When reviewing correlations between demographic variables for the third and final research question, there was a low percentage (4.7%) of dental hygienists leaving clinical dental hygiene within one year. Of those participants, the cause of leaving due to burnout was 12.2%. The results also showed older dental hygienists were less likely to leave the field.
More research is needed to identify why and how these stressors occur and to determine the connection between emotional demands and burnout. The occupational stressors were related to job satisfaction and not burnout, but burnout and job satisfaction were associated. The complex link between occupational stress, job satisfaction, and burnout is valuable to understand and future studies would benefit from identifying how each variable interacts. There are many sources of occupational stress and this study only focused on more common examples. Further research is needed to determine what other occupational stressors or other factors influence a person’s decision to leave the field and experience burnout.
Limitations
There are a number of limitations that could have occurred with this study.
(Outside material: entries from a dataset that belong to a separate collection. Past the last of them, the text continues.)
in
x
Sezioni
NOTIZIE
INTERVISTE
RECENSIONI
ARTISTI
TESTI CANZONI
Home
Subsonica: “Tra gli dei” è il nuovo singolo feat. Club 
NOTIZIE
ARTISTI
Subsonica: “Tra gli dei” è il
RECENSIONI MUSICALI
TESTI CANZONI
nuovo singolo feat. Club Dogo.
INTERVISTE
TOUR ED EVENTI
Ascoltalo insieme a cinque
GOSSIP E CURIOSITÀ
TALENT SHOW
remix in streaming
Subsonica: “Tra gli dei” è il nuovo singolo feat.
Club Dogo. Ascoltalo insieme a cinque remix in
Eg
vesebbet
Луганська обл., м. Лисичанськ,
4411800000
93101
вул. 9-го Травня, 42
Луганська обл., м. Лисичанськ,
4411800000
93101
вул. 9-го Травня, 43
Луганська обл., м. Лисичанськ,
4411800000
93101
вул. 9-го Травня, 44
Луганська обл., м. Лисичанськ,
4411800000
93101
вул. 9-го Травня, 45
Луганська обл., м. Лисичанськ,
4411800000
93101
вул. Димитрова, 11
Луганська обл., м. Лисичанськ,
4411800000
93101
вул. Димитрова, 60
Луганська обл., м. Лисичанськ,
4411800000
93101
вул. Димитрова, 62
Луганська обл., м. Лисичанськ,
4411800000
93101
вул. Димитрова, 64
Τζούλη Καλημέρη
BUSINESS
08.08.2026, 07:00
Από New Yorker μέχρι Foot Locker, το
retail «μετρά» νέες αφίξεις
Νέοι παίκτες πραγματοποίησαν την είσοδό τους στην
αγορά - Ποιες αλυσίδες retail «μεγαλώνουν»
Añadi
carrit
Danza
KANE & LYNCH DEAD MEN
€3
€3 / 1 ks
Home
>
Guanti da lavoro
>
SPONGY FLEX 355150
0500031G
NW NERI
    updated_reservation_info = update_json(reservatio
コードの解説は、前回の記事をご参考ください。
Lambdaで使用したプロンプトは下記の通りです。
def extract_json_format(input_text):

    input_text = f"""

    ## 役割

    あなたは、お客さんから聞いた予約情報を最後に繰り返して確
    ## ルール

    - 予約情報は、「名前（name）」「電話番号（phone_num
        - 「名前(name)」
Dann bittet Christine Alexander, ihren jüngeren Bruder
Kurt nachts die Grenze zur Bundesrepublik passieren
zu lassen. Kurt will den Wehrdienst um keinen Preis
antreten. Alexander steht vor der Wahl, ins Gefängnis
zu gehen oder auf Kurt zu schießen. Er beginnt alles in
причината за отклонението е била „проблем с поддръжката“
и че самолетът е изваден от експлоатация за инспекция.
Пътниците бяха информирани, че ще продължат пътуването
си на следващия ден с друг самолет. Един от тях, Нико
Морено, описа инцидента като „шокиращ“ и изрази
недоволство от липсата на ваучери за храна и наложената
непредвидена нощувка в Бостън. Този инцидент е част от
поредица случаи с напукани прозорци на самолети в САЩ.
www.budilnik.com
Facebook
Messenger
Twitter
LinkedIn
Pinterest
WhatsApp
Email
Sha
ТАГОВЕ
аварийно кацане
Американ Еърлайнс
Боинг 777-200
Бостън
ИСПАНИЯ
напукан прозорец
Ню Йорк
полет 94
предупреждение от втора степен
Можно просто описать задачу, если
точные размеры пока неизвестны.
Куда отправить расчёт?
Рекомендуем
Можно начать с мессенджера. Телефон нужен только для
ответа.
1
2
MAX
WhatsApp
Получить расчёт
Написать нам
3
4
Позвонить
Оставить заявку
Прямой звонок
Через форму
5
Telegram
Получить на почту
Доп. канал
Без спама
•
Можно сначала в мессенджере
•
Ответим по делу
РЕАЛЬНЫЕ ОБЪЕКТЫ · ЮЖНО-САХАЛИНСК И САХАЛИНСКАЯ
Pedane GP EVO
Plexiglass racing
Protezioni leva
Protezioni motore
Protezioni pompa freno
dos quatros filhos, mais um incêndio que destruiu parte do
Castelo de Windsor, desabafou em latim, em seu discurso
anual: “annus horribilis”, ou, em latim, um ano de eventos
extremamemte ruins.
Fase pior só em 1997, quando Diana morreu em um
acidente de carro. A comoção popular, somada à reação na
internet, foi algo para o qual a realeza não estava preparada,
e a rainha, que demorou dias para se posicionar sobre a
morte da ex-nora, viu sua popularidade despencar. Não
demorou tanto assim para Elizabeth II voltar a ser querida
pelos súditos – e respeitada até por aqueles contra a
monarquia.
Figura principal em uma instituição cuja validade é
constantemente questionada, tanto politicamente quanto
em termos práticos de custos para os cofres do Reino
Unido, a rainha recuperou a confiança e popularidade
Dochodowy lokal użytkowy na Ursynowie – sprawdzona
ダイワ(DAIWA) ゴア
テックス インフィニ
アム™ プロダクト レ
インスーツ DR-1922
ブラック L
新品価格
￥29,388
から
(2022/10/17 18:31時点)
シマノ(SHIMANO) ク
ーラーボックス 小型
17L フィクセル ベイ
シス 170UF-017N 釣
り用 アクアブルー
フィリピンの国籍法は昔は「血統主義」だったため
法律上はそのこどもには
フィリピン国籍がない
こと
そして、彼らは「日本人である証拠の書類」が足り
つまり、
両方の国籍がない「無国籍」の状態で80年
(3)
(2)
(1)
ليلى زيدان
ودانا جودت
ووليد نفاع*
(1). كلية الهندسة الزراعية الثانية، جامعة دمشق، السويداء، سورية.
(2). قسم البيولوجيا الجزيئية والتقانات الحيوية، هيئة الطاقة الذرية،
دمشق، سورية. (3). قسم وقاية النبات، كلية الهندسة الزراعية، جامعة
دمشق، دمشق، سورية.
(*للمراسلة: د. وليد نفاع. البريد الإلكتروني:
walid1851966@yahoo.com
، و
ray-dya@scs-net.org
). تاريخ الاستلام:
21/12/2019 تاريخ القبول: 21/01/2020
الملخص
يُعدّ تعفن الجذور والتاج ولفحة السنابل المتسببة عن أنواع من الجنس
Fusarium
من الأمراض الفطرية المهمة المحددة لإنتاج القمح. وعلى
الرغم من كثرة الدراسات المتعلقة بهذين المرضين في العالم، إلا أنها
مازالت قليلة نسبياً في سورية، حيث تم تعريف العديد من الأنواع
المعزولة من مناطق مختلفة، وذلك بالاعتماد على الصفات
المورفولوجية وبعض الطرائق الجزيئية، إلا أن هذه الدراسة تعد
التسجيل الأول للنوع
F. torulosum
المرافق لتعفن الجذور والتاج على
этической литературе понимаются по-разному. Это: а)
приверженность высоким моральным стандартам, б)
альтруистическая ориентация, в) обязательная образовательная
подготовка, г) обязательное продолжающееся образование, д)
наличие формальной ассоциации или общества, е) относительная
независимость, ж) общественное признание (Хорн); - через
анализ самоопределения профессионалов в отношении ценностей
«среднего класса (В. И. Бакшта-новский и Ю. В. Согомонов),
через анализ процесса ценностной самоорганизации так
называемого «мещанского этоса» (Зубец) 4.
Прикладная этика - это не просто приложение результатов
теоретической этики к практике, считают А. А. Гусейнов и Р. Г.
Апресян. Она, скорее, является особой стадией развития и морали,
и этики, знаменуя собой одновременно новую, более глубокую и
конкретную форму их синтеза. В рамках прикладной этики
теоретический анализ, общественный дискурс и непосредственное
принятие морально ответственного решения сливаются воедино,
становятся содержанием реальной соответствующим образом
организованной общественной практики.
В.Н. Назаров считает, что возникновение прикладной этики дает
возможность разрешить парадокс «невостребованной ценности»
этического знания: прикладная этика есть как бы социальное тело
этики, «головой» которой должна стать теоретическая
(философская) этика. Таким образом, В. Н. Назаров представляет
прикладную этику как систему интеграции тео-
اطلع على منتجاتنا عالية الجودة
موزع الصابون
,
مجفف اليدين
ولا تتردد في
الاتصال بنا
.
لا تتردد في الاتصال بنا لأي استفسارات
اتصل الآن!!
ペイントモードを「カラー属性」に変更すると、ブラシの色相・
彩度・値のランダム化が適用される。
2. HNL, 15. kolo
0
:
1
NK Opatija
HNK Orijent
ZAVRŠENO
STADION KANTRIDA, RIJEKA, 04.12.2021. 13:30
The first limitation is dependent upon the type of sampling: convenience sampling. Unfortunately, convenience sampling limits generalizability beyond the study sample; however, the study had a very large sample size making the results important to note [21]. There are also limitations in the use of the web-based survey. The state dental hygiene associations could have had undeliverable emails to their members, technical difficulties, or potential participants could have lacked the technical expertise to complete the survey [22]. If the location has limited access to technology, they would be unable to take the survey [22]. These could all lead to non-response bias.
The chosen predictor variables may also not answer the research question posed. There are various job stressors, and this survey only tested nine independent variables, and two different outcome variables. The original survey examined 49 different subscales included in job demands, job resources: task-level, job resources: workgroup-level, job resources: company-level, and outcomes [16]. Because of this, there is a possibility other job stressors not included in the study’s survey are causing the participant to feel burned-out at work, causing him or her to want to reduce hours or leave the field, or have feelings of being unsatisfied with work.
Conclusion
This study explored occupational stressors of dental hygienists in relation to personal, environmental, and physical sources as well as job satisfaction and burnout. Job satisfaction is related to anxiety, depression, work overload, and, most prominently, emotional demands. Burnout being the reason for leaving is also closely related to emotional demands. However, leaving within the next year is related to the physical stress reaction over all other scales. The findings of this study could help employers and workers recognize the causes of stress to avoid or minimize the adverse effects [2]. Knowing these stressors can help to decrease the need for medical attention and improve quality of life, as well as help determine when and how to intervene to prevent stressors for dental hygienists [11].
Conflict of interest
The authors declare that they have no conflict of interest.